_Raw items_
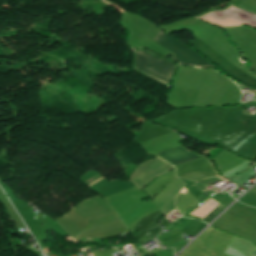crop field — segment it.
<instances>
[{
    "mask_svg": "<svg viewBox=\"0 0 256 256\" xmlns=\"http://www.w3.org/2000/svg\"><path fill=\"white\" fill-rule=\"evenodd\" d=\"M153 41L172 51L174 53L173 60L181 64L215 67L211 63L205 61L192 49H189L183 44L175 41L173 38H171L169 35L162 31L159 32V34L155 37Z\"/></svg>",
    "mask_w": 256,
    "mask_h": 256,
    "instance_id": "crop-field-2",
    "label": "crop field"
},
{
    "mask_svg": "<svg viewBox=\"0 0 256 256\" xmlns=\"http://www.w3.org/2000/svg\"><path fill=\"white\" fill-rule=\"evenodd\" d=\"M192 48L198 53L205 56L209 61L218 65L220 69H222L226 74L232 77L237 82L246 85L250 88L256 87V80L248 77L245 73L240 71L235 65L227 61L222 56L218 55L214 50L210 49L200 40L196 39Z\"/></svg>",
    "mask_w": 256,
    "mask_h": 256,
    "instance_id": "crop-field-1",
    "label": "crop field"
},
{
    "mask_svg": "<svg viewBox=\"0 0 256 256\" xmlns=\"http://www.w3.org/2000/svg\"><path fill=\"white\" fill-rule=\"evenodd\" d=\"M209 199V198H208ZM207 200V199H206ZM205 201V200H204Z\"/></svg>",
    "mask_w": 256,
    "mask_h": 256,
    "instance_id": "crop-field-10",
    "label": "crop field"
},
{
    "mask_svg": "<svg viewBox=\"0 0 256 256\" xmlns=\"http://www.w3.org/2000/svg\"><path fill=\"white\" fill-rule=\"evenodd\" d=\"M252 255L256 256V251L252 253Z\"/></svg>",
    "mask_w": 256,
    "mask_h": 256,
    "instance_id": "crop-field-8",
    "label": "crop field"
},
{
    "mask_svg": "<svg viewBox=\"0 0 256 256\" xmlns=\"http://www.w3.org/2000/svg\"><path fill=\"white\" fill-rule=\"evenodd\" d=\"M145 256H151V254L148 253V254H146Z\"/></svg>",
    "mask_w": 256,
    "mask_h": 256,
    "instance_id": "crop-field-9",
    "label": "crop field"
},
{
    "mask_svg": "<svg viewBox=\"0 0 256 256\" xmlns=\"http://www.w3.org/2000/svg\"><path fill=\"white\" fill-rule=\"evenodd\" d=\"M152 153L160 155V156L168 159L171 162L186 159V158H190V157H194L190 154L185 153L184 151H182L176 145L165 148V149H161V150H158V151H155V152H152Z\"/></svg>",
    "mask_w": 256,
    "mask_h": 256,
    "instance_id": "crop-field-5",
    "label": "crop field"
},
{
    "mask_svg": "<svg viewBox=\"0 0 256 256\" xmlns=\"http://www.w3.org/2000/svg\"><path fill=\"white\" fill-rule=\"evenodd\" d=\"M102 178H103V177H102ZM102 178H100V179H102ZM100 179H98V180H100ZM98 180L94 181L93 183L97 182ZM93 183H91V184H93ZM91 184H89V185H91ZM89 185H87V186H89Z\"/></svg>",
    "mask_w": 256,
    "mask_h": 256,
    "instance_id": "crop-field-7",
    "label": "crop field"
},
{
    "mask_svg": "<svg viewBox=\"0 0 256 256\" xmlns=\"http://www.w3.org/2000/svg\"><path fill=\"white\" fill-rule=\"evenodd\" d=\"M174 168L165 161L154 158L141 166L137 167L133 172L130 181L141 189L146 186L154 177L159 176Z\"/></svg>",
    "mask_w": 256,
    "mask_h": 256,
    "instance_id": "crop-field-4",
    "label": "crop field"
},
{
    "mask_svg": "<svg viewBox=\"0 0 256 256\" xmlns=\"http://www.w3.org/2000/svg\"><path fill=\"white\" fill-rule=\"evenodd\" d=\"M217 207V206H216ZM225 206L219 205L217 208H215L209 215L205 217V219L209 222L212 218H214L221 210H223Z\"/></svg>",
    "mask_w": 256,
    "mask_h": 256,
    "instance_id": "crop-field-6",
    "label": "crop field"
},
{
    "mask_svg": "<svg viewBox=\"0 0 256 256\" xmlns=\"http://www.w3.org/2000/svg\"><path fill=\"white\" fill-rule=\"evenodd\" d=\"M175 65L143 51L136 52V69L167 84Z\"/></svg>",
    "mask_w": 256,
    "mask_h": 256,
    "instance_id": "crop-field-3",
    "label": "crop field"
}]
</instances>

_Set task_
Format the lines from the start of the items through the line containing "41L172 51L174 53L173", both ends included, as a JSON list of strings with one string per line and no blank lines. Leave the pictures out of the answer.

_Result of the task_
[
  "crop field — segment it.",
  "<instances>",
  "[{",
  "    \"mask_svg\": \"<svg viewBox=\\\"0 0 256 256\\\" xmlns=\\\"http://www.w3.org/2000/svg\\\"><path fill=\\\"white\\\" fill-rule=\\\"evenodd\\\" d=\\\"M153 41L172 51L174 53L173 60L181 64L215 67L211 63L205 61L192 49H189L183 44L175 41L173 38H171L169 35L162 31L159 32V34L155 37Z\\\"/></svg>\","
]